Written by Peter Roberts, Associate Director, Crisis Communications, Sydney.
People categorize to make the world more meaningful. Our use of categories helps us better understand, whether that’s to gauge the affordability of things, improve our long-term wellbeing, or judge the suitability of a potential partner. In short, categories help.
Sometimes, however, events fail to be categorized; their characteristics throw us off balance as we try and fail to comprehend their happening. That was the case on the afternoon of Saturday, April 13th for many of us living in Sydney as a 40-year-old man took the lives of six innocent bystanders at the Westfield shopping centre in the city’s Bondi Junction.

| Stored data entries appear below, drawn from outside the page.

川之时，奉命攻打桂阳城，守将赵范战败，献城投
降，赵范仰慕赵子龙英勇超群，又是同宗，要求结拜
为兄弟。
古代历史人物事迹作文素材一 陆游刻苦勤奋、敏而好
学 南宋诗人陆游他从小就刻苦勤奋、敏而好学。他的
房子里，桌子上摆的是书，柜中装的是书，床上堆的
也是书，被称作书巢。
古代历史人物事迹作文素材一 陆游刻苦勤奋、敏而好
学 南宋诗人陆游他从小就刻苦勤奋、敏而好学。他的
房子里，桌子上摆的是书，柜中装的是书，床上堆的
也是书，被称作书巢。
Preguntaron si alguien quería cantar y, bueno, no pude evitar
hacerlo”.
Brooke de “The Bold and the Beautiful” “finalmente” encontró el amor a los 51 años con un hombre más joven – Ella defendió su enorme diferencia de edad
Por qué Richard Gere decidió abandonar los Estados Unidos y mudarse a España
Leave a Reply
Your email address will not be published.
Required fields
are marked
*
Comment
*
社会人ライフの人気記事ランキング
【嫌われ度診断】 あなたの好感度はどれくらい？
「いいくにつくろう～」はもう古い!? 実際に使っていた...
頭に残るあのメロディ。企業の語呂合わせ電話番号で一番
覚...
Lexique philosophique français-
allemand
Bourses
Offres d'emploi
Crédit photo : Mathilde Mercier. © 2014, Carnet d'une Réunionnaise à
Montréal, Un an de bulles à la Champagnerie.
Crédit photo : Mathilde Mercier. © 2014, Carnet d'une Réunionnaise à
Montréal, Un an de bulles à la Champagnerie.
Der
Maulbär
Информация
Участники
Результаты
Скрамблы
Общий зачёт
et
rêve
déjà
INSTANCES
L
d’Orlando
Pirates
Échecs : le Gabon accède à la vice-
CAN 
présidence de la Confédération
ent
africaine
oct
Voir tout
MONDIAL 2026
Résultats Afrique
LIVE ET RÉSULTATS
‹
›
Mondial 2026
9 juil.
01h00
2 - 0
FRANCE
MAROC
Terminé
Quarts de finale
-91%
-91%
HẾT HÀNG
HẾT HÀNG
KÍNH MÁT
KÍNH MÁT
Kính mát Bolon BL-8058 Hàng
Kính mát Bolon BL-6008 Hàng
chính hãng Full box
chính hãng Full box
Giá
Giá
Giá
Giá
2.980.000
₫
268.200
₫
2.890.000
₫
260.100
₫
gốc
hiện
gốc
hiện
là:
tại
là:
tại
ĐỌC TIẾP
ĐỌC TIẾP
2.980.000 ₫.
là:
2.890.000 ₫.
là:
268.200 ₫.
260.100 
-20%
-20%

The scale, pain and senselessness of the attack challenges us to categorize it as something more than a crisis. The label does not seem appropriate enough considering the pain involved. We tend to see crisis as an organizational pre-occupation; corporate wrongdoing, or mishap, with victimhood measured by the reputational yard, not lives. It is, however, a crisis – albeit a rarity, but an incident that captures the need to be always heretical in our crisis planning. As crisis practitioners, we do our clients and employers a disservice if we don’t include the darkest of scenarios in our threat measurements. Such moments are rare, but their scarcity should not stop us from legitimizing their likelihood.

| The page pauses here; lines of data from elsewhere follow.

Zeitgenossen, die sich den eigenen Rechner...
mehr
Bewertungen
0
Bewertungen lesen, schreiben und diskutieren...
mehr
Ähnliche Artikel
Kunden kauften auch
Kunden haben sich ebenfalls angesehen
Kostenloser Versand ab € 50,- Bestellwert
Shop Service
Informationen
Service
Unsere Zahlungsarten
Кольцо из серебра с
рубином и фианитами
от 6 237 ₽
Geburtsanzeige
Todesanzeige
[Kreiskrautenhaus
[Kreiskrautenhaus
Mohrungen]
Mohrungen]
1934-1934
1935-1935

Unsurprisingly, the Westfield operators appeared unaware, and the cruelty of hindsight will probably ensure that this is presented a little more harshly by some in due course. However, the fact is that the Westfield X account and their accompanying website was in promotional mode for too long at the time of the attack, with a Star Wars competition sitting uneasily on centre stage. This, of course, was unfortunate, but a collective mindset that’s sensitized to such possibilities will recognise the criticality of peace-time work, including the development of wording for such occasions, however infrequent they may be.
At Kenyon, we advise our clients to make sure your social media team is part of the initial call-out procedure in a crisis. It’s critical that visitors don’t land on a page with inappropriate content. Special care needs to be taken to stop all planned posts, which can inadvertently cause deep offence.